TASK INPUT below:

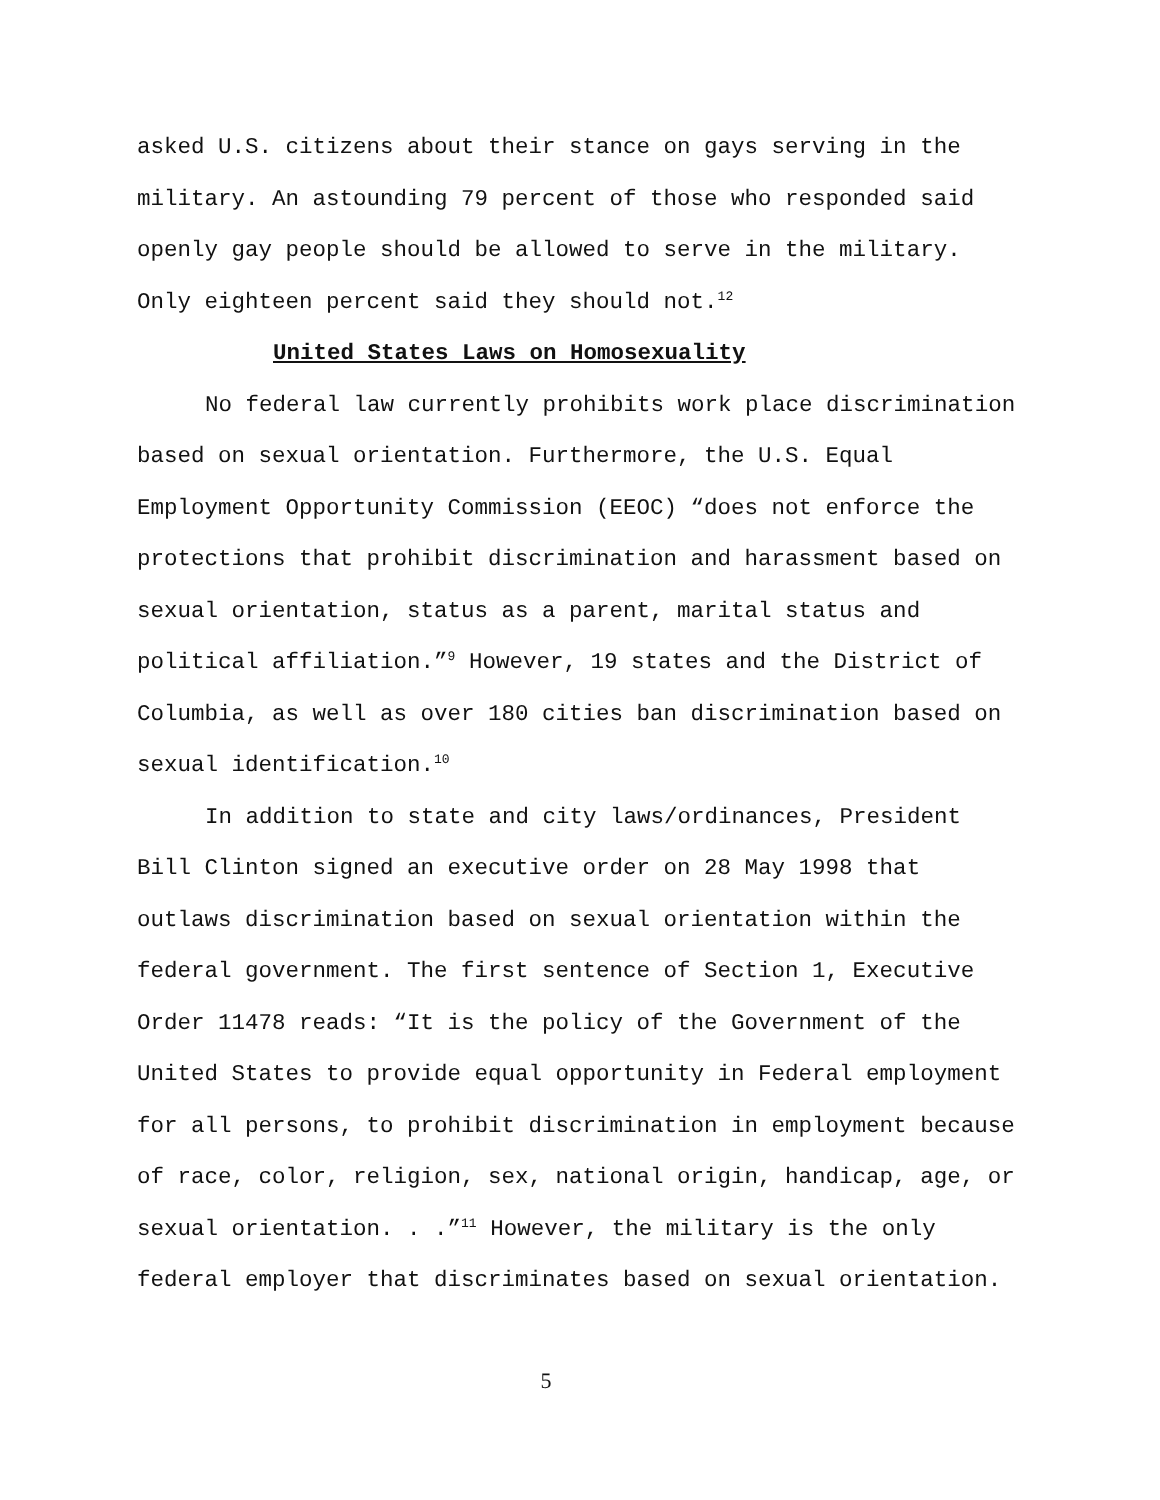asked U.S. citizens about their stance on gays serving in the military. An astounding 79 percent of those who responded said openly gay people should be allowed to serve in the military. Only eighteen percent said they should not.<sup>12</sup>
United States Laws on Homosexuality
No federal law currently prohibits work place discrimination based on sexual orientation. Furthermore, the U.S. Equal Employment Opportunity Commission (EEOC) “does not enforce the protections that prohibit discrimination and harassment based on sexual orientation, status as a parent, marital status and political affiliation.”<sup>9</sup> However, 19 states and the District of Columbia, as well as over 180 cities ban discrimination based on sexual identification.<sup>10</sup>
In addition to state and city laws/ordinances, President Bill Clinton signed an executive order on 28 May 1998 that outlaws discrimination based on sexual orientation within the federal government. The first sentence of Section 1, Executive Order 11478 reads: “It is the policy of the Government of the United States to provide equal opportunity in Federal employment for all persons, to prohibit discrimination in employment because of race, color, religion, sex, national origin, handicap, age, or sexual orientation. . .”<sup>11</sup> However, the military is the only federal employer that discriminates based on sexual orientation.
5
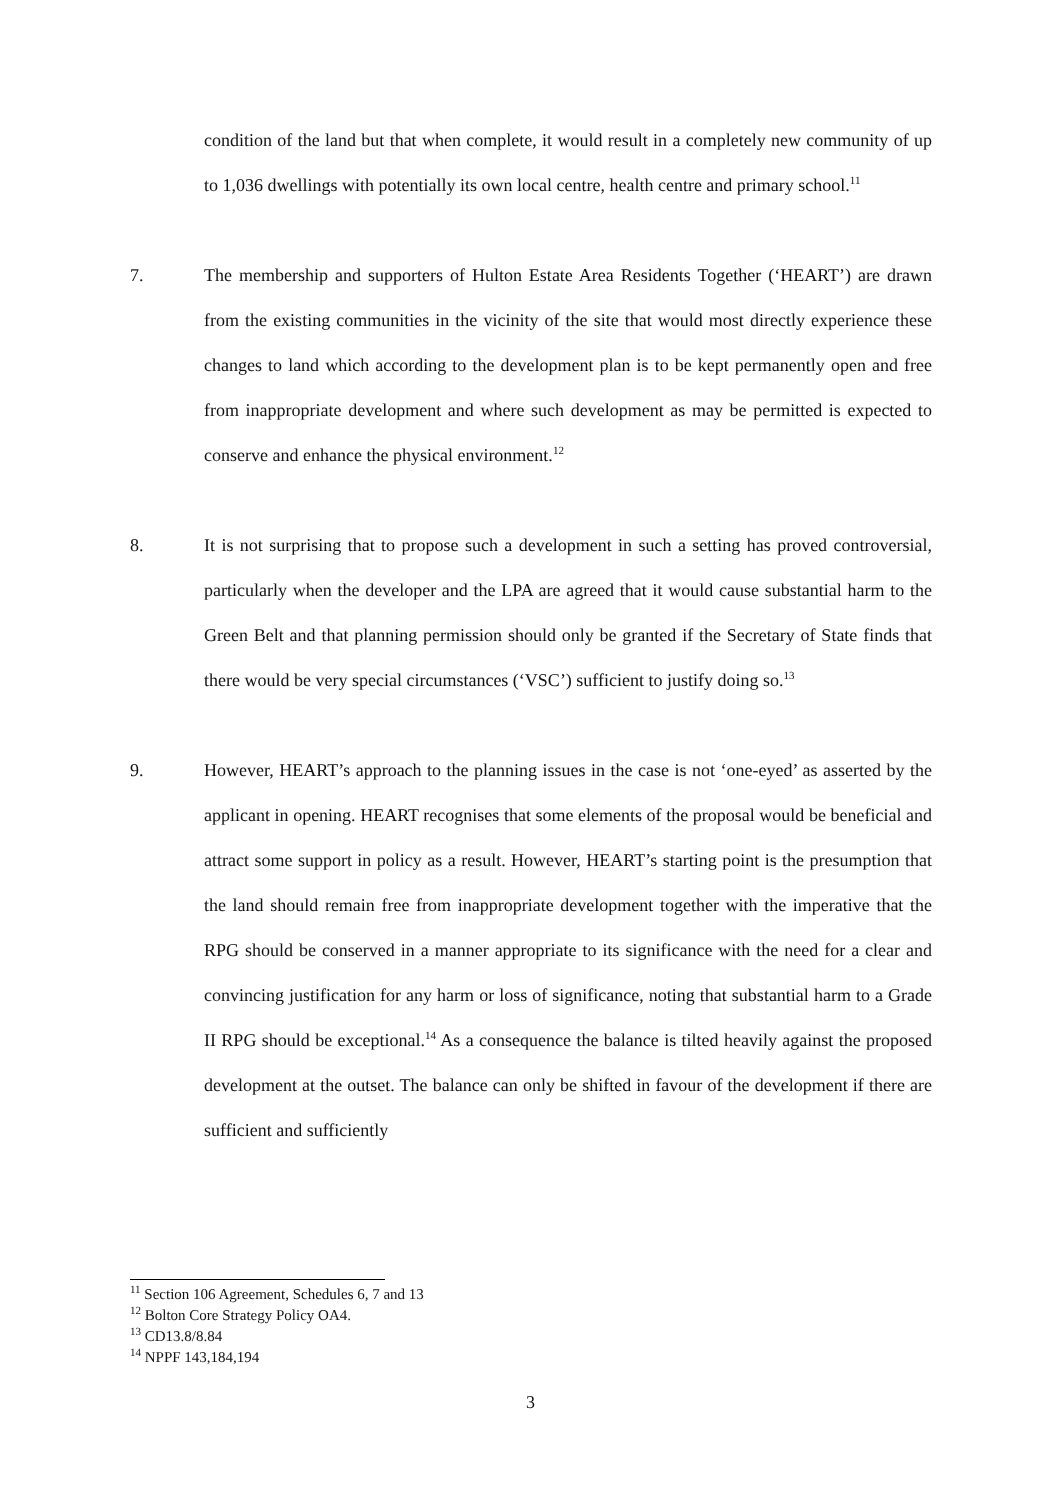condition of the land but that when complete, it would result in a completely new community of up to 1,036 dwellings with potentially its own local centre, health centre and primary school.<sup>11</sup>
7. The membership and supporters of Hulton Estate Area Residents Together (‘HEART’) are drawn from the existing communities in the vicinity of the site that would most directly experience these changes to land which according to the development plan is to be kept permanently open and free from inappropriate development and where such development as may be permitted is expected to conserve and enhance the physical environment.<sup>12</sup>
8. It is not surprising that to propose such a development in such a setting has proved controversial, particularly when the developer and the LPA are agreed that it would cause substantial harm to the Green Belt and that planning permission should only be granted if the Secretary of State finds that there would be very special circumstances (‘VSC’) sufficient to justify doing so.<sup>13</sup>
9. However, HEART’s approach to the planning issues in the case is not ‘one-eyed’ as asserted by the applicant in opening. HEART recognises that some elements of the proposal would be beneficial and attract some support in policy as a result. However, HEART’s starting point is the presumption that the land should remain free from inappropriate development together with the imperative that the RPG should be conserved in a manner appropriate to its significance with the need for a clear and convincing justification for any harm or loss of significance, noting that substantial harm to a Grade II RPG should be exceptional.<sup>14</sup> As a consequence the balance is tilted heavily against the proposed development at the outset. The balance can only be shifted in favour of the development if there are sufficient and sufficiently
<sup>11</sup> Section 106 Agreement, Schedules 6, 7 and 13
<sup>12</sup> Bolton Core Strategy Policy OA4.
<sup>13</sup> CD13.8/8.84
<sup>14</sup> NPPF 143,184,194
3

End of TASK INPUT.

*ABOUT THIS EXERCISE*: Please quote the lines of the material, beginning with the first and ending with the one that contains "condition of the", exactly as written and without any pictures.

*TASK RESPONSE*:
asked U.S. citizens about their stance on gays serving in the military. An astounding 79 percent of those who responded said openly gay people should be allowed to serve in the military. Only eighteen percent said they should not.<sup>12</sup>
United States Laws on Homosexuality
No federal law currently prohibits work place discrimination based on sexual orientation. Furthermore, the U.S. Equal Employment Opportunity Commission (EEOC) “does not enforce the protections that prohibit discrimination and harassment based on sexual orientation, status as a parent, marital status and political affiliation.”<sup>9</sup> However, 19 states and the District of Columbia, as well as over 180 cities ban discrimination based on sexual identification.<sup>10</sup>
In addition to state and city laws/ordinances, President Bill Clinton signed an executive order on 28 May 1998 that outlaws discrimination based on sexual orientation within the federal government. The first sentence of Section 1, Executive Order 11478 reads: “It is the policy of the Government of the United States to provide equal opportunity in Federal employment for all persons, to prohibit discrimination in employment because of race, color, religion, sex, national origin, handicap, age, or sexual orientation. . .”<sup>11</sup> However, the military is the only federal employer that discriminates based on sexual orientation.
5
condition of the land but that when complete, it would result in a completely new community of up to 1,036 dwellings with potentially its own local centre, health centre and primary school.<sup>11</sup>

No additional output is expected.